Я верую

Гайдар в годы засилья пионерского движения, вернее, пионерской жизни, назы­вался пионерским писателем, потому что писал для этого возраста. И Л. Пантелеев тоже считался... Да, я вовремя остановился. Но возраст читателя и принадлежность в этом возрасте к пионерской организации, по тем меркам, характеризовали и писателя. К тому же почти уже не существующая в те годы критика детской литературы, честно говоря, мало разбиралась в оттенках.

Новое Л. Пантелеев писал медленно, мучительно долго. Известные его книжки (кроме «Шкиды») продолжали выходить. Но наступили годы, когда даже не все причастные к детской литературе помнили, что Пантелеев еще жив.

Мне рассказывали, как один не по заслугам известный детский писатель, увидев на столе редактора радио передачу о Пантелееве, искренне спросил:

— А разве он еще жив?..

Между тем Пантелеев писал всегда, но печатался все реже.

Пережив самые тяжелые месяцы ленинградской блокады, он опубликовал свой дневник. Один из первых стал говорить в печати о безобразии с переименованием улиц в однотипные для всех городов и весей штампы. Писал воспоминания о Горьком и Маршаке, Евг. Шварце и Чуковском, в которых в лучших традициях мемуаристики не стеснялся и самого себя изобразить в нелепом виде, а не, как бывает, ретроспективно всезнайкой. С рождением дочки стал вести особый дневник, и в середине 60-х годов издал книгу, повествующую об удивительных отношениях отца и дочери, — «Наша Маша». А еще писал рассказы о своем детстве, о том, как мальчиком видел и понимал события и просто незначительные, на взгляд взрослого, происшествия тех невообразимо далеких лет.

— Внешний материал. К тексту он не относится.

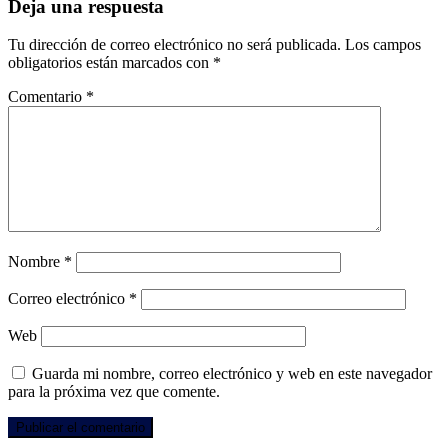
Deja una respuesta
Tu dirección de correo electrónico no será publicada.
Los campos
obligatorios están marcados con
*
Comentario
*
Nombre
*
Correo electrónico
*
Web
Guarda mi nombre, correo electrónico y web en este navegador
para la próxima vez que comente.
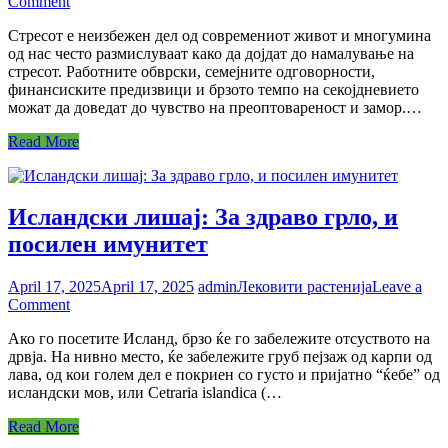
on
Comment
Намалување
Стресот е неизбежен дел од современиот живот и многумина
на
од нас често размислуваат како да дојдат до намалување на
стресот:
стресот. Работните обврски, семејните одговорности,
7
финансиските предизвици и брзото темпо на секојдневието
практични
можат да доведат до чувство на преоптовареност и замор.…
совети
за
Read More
подобро
здравје
Исландски лишај: За здраво грло, и
посилен имунитет
April 17, 2025
April 17, 2025
admin
Лековити растенија
Leave a
on
Comment
Исландски
Ако го посетите Исланд, брзо ќе го забележите отсуството на
лишај:
дрвја. На нивно место, ќе забележите груб пејзаж од карпи од
За
лава, од кои голем дел е покриен со густо и пријатно “ќебе” од
здраво
исландски мов, или Cetraria islandica (…
грло,
и
Read More
посилен
имунитет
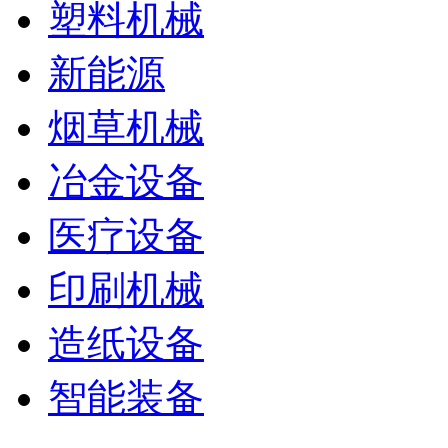
塑料机械
新能源
烟草机械
冶金设备
医疗设备
印刷机械
造纸设备
智能装备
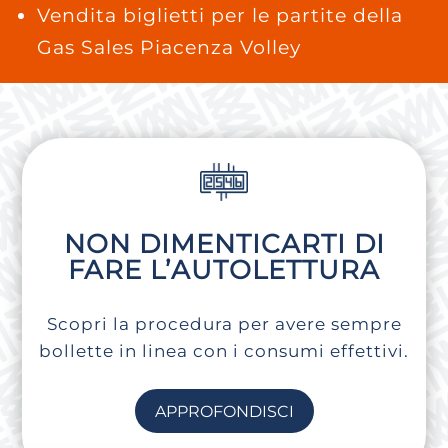
Vendita biglietti per le partite della
Gas Sales Piacenza Volley
NON DIMENTICARTI DI
FARE L’AUTOLETTURA
Scopri la procedura per avere sempre
bollette in linea con i consumi effettivi.
APPROFONDISCI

Кое-что из этого печаталось в «Новом мире», у Твардовского («Маршак в Ленинграде», дневник 1944 года, рассказ из цикла «Дом у Египетского моста»...), потому что все это могло быть интересно и выросшим детям, взрослым. Но он оставался детским писателем.

И если назвать нерв его прозы, то, что ее определяет, то это, разумеется, этика.Вы скажете, что она обязательна для каждого писателя, тем более детского, но не у каждого она так осязаема, как у Л. Пантелеева.И что самое хорошее — он и жил по ее высоким законам, не поступаясь ради нее ничем. В мемуарах о Маршаке было всего лишь мимолетное упоминание о Солженицыне, и другой бы его снял, чтобы перепечатывать эти воспоминания (лучшие о Маршаке, по моему мнению) снова и снова. Пантелеев на это не пошел. Он публично — телеграммами и письмами — протестовал против изгнания из Союза писателей А. Солженицына, Лидии Чуковской... Ему, конечно, мстили. Но он оставался самим собой.Что же заставляло его жить по законам, по которым не все живут даже в писательской братии, то есть в среде, думающей о себе как об учителях жизни?До самой его кончины это оставалось для многих таинственным. Думали, что только  характер, замкнутость, упрямство. Наблюдательный Евгений Шварц отметил эту черту даже в молчании Пантелеева. «Держится он независимо, даже наступательно независимо. Эта независимость, даже когда он молчит, не теряет своей наступательной окраски. А он крайне молчалив».Но теперь мы знаем, что дело было не только в характере. Изо дня в день пополняя свой дневник и удивительные записные книжки (смотри его книгу «Приоткрытая дверь», изданную в 1980 году), он, как и положено, таил от беззастенчивых и глумливых глаз свое сокровенное.Но в середине 70-х, на склоне жизни почувствовал потребность рассказать об этом, излить это на бумаге, и принялся за свою «исповедную повесть», которую тщательно прятал.